Design Critique: Sleep Cycle

Sleep Cycle is a sleep tracking app and alarm system. By analyzing your sleep, the app will wake you at an ideal time in your sleep cycle, allowing you to wake more easily and naturally. The app also provides additional information about your sleep patterns and support for better sleep.

The App

Sleep Cycle has five main menu tabs located in a navigation bar at the bottom of the screen: Sleep, Programs, Journal, Statistics, and Profile

Sleep is the interface for the alarm system.
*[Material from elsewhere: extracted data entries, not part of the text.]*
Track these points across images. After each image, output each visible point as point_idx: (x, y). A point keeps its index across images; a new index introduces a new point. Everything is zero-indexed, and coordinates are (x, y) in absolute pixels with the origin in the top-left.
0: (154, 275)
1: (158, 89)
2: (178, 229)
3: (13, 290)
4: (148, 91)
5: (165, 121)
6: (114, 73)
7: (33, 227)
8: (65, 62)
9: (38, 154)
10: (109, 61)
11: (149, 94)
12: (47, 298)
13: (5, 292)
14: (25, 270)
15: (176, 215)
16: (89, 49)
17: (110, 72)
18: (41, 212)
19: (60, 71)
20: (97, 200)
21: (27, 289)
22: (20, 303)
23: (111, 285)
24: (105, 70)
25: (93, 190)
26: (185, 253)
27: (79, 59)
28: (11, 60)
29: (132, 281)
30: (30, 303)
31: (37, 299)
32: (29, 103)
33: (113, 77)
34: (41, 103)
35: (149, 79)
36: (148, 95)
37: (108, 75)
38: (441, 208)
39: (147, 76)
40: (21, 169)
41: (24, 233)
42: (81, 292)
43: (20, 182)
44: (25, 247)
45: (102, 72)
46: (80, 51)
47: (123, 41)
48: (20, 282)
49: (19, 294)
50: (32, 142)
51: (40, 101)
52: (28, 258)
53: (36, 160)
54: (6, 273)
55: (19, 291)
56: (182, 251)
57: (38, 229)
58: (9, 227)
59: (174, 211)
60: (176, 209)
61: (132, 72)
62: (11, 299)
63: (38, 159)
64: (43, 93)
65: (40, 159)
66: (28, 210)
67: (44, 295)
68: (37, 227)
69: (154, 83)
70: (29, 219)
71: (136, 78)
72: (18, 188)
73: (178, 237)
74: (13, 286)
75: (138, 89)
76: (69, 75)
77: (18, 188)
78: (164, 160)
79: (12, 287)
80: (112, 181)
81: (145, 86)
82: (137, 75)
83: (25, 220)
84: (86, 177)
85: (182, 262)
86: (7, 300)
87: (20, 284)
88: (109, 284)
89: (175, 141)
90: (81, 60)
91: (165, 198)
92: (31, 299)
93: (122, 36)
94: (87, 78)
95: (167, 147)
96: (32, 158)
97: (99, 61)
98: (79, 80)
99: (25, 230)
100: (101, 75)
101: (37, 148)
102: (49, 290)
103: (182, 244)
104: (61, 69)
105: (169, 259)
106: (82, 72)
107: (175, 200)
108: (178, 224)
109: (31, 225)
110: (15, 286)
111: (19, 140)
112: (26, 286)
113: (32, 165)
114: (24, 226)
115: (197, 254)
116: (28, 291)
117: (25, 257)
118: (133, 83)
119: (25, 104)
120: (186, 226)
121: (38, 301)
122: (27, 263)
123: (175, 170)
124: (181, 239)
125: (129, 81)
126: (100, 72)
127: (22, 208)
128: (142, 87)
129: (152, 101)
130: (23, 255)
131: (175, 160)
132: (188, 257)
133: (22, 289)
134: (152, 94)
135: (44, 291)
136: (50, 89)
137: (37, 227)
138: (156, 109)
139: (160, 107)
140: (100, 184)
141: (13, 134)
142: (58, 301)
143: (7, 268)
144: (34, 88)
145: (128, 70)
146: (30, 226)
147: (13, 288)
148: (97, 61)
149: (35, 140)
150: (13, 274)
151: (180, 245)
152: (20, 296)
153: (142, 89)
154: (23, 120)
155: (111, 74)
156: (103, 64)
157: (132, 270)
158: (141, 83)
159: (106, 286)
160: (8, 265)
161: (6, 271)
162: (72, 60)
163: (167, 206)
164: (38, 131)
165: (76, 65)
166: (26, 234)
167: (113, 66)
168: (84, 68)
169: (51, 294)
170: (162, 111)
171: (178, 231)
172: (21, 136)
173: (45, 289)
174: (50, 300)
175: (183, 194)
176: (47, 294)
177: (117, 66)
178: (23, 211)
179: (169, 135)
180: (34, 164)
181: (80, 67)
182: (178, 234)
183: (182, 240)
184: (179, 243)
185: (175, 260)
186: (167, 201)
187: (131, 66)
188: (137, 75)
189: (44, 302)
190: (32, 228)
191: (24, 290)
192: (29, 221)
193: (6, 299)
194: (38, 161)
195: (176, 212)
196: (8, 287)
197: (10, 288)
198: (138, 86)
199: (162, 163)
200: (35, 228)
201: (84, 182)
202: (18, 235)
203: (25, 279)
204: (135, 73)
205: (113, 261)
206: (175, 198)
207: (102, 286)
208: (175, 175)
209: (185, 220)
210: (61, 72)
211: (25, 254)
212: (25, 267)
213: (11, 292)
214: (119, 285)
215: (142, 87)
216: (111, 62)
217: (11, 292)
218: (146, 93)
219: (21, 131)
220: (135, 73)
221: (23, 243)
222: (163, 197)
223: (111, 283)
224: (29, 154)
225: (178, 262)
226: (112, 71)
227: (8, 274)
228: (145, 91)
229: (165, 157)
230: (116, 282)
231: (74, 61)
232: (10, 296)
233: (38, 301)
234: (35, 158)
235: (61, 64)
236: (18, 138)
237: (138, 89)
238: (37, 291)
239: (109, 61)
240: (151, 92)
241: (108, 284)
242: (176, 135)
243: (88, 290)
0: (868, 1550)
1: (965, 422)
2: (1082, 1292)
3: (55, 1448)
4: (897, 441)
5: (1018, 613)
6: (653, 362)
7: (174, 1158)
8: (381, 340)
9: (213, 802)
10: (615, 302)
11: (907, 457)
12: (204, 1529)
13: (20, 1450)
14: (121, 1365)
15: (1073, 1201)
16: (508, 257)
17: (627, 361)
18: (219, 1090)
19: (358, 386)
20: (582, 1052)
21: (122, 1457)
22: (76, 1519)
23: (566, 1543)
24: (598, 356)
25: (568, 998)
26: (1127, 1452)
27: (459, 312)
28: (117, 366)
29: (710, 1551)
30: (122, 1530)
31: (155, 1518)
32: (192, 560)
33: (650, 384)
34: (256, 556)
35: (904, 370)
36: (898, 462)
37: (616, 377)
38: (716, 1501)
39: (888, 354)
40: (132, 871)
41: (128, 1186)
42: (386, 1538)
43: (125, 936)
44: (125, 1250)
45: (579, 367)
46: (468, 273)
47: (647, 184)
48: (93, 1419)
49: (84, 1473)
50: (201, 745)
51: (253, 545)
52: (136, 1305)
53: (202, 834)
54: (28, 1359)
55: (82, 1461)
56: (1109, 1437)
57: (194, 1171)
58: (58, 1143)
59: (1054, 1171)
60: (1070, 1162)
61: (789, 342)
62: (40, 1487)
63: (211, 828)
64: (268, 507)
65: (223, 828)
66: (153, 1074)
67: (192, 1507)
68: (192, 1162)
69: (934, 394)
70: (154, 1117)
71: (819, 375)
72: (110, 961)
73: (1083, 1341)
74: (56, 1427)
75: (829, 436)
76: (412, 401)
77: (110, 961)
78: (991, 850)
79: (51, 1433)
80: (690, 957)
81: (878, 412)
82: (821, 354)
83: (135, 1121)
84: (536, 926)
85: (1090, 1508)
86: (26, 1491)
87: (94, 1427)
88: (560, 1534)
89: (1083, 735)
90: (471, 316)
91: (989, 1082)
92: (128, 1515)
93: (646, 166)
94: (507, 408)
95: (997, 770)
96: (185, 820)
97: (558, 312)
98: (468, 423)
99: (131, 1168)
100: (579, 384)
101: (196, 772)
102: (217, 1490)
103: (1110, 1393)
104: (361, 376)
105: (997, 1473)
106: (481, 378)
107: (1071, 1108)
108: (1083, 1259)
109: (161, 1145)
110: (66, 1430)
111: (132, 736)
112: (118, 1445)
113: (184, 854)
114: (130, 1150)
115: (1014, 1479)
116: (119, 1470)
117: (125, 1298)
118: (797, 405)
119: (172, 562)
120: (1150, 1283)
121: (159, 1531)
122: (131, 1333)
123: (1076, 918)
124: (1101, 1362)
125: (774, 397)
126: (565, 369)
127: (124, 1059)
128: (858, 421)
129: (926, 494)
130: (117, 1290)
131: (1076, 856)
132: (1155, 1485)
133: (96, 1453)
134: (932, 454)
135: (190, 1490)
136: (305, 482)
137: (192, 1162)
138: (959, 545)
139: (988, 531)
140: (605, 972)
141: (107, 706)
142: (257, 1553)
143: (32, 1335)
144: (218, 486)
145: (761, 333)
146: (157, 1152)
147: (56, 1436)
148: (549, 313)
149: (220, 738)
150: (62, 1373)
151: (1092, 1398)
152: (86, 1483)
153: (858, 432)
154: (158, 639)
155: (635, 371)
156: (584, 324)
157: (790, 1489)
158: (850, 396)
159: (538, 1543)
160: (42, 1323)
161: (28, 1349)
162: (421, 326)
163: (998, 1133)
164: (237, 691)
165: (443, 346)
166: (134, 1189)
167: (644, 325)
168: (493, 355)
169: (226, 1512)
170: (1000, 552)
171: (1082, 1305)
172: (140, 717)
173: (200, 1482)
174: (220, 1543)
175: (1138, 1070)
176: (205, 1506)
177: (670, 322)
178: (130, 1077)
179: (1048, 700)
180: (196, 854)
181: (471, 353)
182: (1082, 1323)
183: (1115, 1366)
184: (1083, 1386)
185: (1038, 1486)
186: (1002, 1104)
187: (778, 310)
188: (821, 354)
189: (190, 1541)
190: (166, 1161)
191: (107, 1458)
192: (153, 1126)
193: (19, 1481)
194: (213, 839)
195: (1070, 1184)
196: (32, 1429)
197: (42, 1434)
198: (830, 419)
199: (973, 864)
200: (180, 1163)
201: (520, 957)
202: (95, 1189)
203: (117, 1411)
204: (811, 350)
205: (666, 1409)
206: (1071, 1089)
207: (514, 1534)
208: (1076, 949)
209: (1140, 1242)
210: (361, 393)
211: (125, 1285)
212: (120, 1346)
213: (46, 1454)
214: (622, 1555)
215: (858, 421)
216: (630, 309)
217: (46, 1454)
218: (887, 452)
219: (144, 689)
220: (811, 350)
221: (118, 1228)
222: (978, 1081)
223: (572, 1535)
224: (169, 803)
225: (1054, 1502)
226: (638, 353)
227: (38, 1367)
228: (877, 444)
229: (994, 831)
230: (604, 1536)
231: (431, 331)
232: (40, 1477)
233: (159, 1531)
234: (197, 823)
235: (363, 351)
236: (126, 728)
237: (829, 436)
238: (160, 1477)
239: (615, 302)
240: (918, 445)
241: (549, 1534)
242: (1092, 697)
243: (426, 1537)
Programs is a selection of audio recordings to help with issues such as stress, relaxation, and better sleep.

Daily information
Daily information

Journal is for data about individual nights of sleep.

Statistics by day
Statistics by month

Statistics looks at sleep trends over time. The final tab, Profile, is where all the users personal information and preferences are stored.

Sleep Tab

The home screen
After setting the alarm

When you open the app, the home screen is the Sleep tab. The page is designed to streamline turning on the alarm at night and will be preset to the user’s wake up time. This is knowledge in the world, allowing the user to turn on their alarm without thinking about the time. This also reduces the chances of error, like making a slip and setting the time to PM instead of AM. The “start” button is clearly mapped and discoverable as it is distinctively button shaped and highlighted in a bright orange that contrasts the dark background. The screen will change once you have pressed the start button, providing immediate feedback that confirms to the user that the alarm is turned on. The user has to simply open the app, press start, and go to sleep. The experience of setting the alarm is very smooth and the current setup works well. 

The numbers above and below the set alarm time are designed to create an illusion that fits into the conceptual model of a wheel, signifying an affordance that allows you to scroll up and down to change the time. For users that need to change the alarm time, the wheel acts as clear mapping that will guide them to changing the time.

A Glitch in the System

A glitch in the app
The correct navigation

For a split second when users first open the app, the screen will look like the glitch image above before loading completely. The menu of icons at the bottom is what the menu used to be. Users who predate the navigation bar update who want to navigate to the Journal tab will see the icon and, following a visceral response, press it. However, they will have navigated to the Programs tab, as the new navigation bar has placed the Program in the Journal tabs old location. The old navigation bar is visible long enough to misdirect users into selecting the wrong location for the Journal tab. While this is most confusing to older users, it will also be confusing to new users. Operating on the assumption that the appearance of the old navigation bar on opening is a mistake, this brief glimpse should be eliminated entirely.

A Better Navigation Bar

The glitch also highlights issues in the design of the new navigation bar. For seasoned users it is confusing that the Journal tab icon has moved. It is likely that the developers chose to put the new Programs tab icon in this location as a constraint that would guide users to the Programs tab and force them to discover the new content. However, users that are not interested in the new offerings may find it frustrating that they keep finding themselves in the Programs tab on error when they wish to be in the Journal tab.

Users using the most basic functionality of the app are unlikely to interact with the Programs tab, so it would make more sense for the Journal tab to remain where it was as the mapping is not just skeuomorphic, but logical. The most used tabs should be the most discoverable. Assuming a natural mapping of reading left to right, based on cultural constraints, this would mean placing the tabs in order of most used to least from left to right. Legacy users who have only ever interacted with the Sleep, Journal and Statistics tab are more likely to continue to only interact with these tabs, and users sticking to basic functions are likely to do the same, so these would be the most used tabs.

The addition of the Programs tab may present as a case of featuritis. By placing it further to the right on the navigation bar, this will allow the user to easily find the new feature, without frustrating them when they are trying to navigate to the Journal tab. Having the Profile tab furthest to the right is still logical mapping as this follows cultural conventions, it is common in apps for profile icons or tabs to be placed on the right. It is more common for the profile icon to be at the top of the screen, but as the navigation bar is placed at the bottom of the screen, in this instance it is a logical constraint to also have the Profile icon on the bottom navigation bar.